As we celebrate Labor Day, I want to remember the days when the labor movement and its leaders were very different than they are today. At one time they stood strong against the powers of International Communism.
In the 1950’s the labor movement in Hollywood was infiltrated by Communists, but a group of actors lead by Ronald Reagan, then President of the Screen Actors Guild turned the tide.
Reagan explained in his autobiography, An American Life, why he became involved in the union. He felt some of the studio bosses were abusing their power, and said, “Throughout my life, I guess there’s been one thing that’s troubled me more than any other: the abuse of people and the theft of their democratic rights, whether by a totalitarian government, an employer, or anyone else,” crediting his father Jack for instilling those beliefs in him.
During the postwar years Reagan said he “found myself becoming increasingly involved with contract negotiations and other activities for the Screen Actors Guild.
One of the first things that really alarmed Reagan was the growing influence of labor leader Herb Sorrell, head of the Conference of Studio Unions (CSU). According to Reagan biographer Peter Schweizer in Reagan’s War, Sorrell had been a longtime member of the Communist party who had been trained by Harry Bridges, the head of the International Longshoremen’s and Warehousemen’s Union. (Soviet documents prove that Bridges was a secret Communist party member who worked closely with Soviet intelligence.) In 1946, Sorrell had called a strike against the movie studios as a power grab to gain total control over all of the labor unions in Hollywood. In fact, according to
Schweizer, Sorrell even bragged, “When it ends up, there’ll be only one man running labor in Hollywood, and that man will be me.”
Reagan was fully aware of the violence and conflict created by Sorrell and his fellow Communist agitators. “The gates of the studios soon became a bloody battleground of daily clashes between the people who wanted to work and the strikers and outside agitators,” remembers Reagan. “Homes and cars were bombed and many people were seriously injured on the picket lines; workers trying to drive into a studio would be surrounded by picketers who’d pull open their car door or roll down a window and yank the worker’s arm until they broke it, then say, ‘Go on, go to work, see how much you get done today.’”
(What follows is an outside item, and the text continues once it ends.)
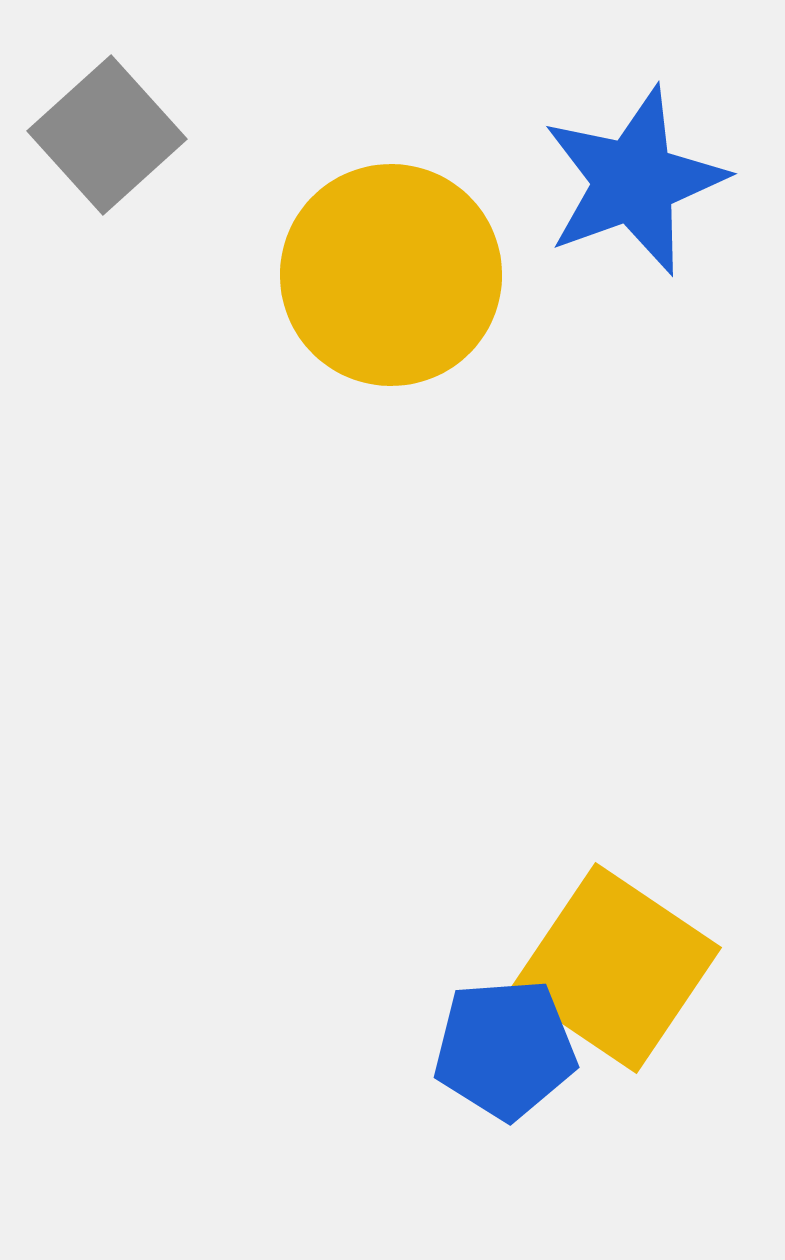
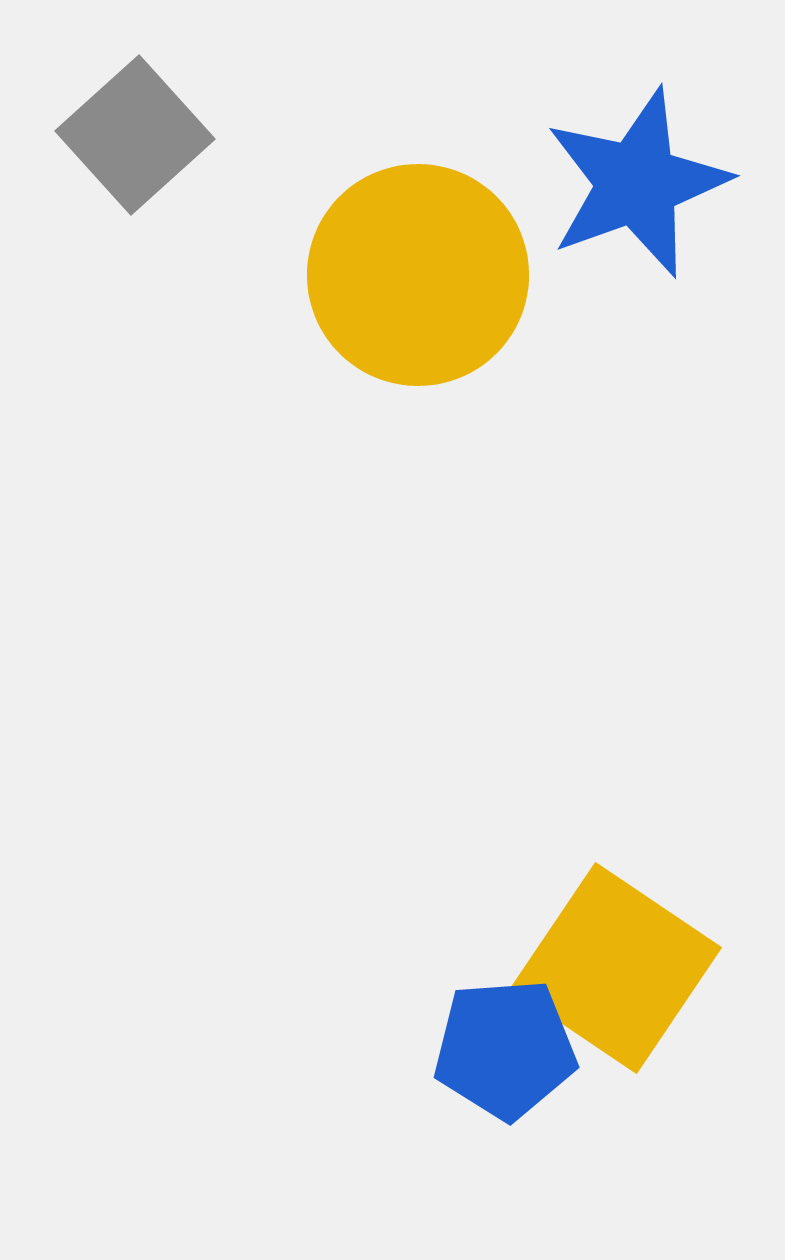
gray square: moved 28 px right
blue star: moved 3 px right, 2 px down
yellow circle: moved 27 px right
Reagan discovered many Hollywood liberals just couldn’t accept the notion that Moscow had bad intentions, that the Soviets wanted to take over Hollywood and other American industries through subversion, or that Stalin was a murderous gangster. To them, fighting such totalitarianism was “witch hunting” and “red baiting.”
One evening during the strike two FBI agents showed up at Reagan’s door and wanted to ask him some questions. He invited them in but told them he didn’t think he knew any more about the actual extent of Communist infiltration in Hollywood than they did. One agent responded, “Anybody that the Communists hate as much as they do you must know something that can help us.” The agents informed Reagan that during a recent meeting of the American Communist party in Los Angeles, one member asked, “What the [expletive] are we going to do about that [expletive] Reagan?”
The FBI agents confided in Reagan that their investigations had revealed the Communists were attempting not only to gain control of the Hollywood workforce but also—something much more insidious and subversive—to influence the content of movies with the help of several film writers and actors who were party members or party sympathizers.
The Communists’ strikes and efforts to take over Hollywood organizations had a profound effect on Reagan and made him realize what an impact movies and the media have on public opinion. He later noted, “It was the Communists’ attempted takeover of Hollywood and its worldwide weekly audience of more than five hundred million people that led me to accept a nomination to serve as president of the Screen Actors Guild and, indirectly at least, set me on the road that would lead me into politics.”
As many of us will in our lives he was faced with a decision: ignore the insidious evil and danger to America which he saw occurring in Hollywood and turn a blind eye and not get involved, or do what was right and try to stop it. He chose the latter choice. The often quoted statement by Edmund Burke says it well, “The only thing necessary for the triumph of evil, is for good men to do nothing.”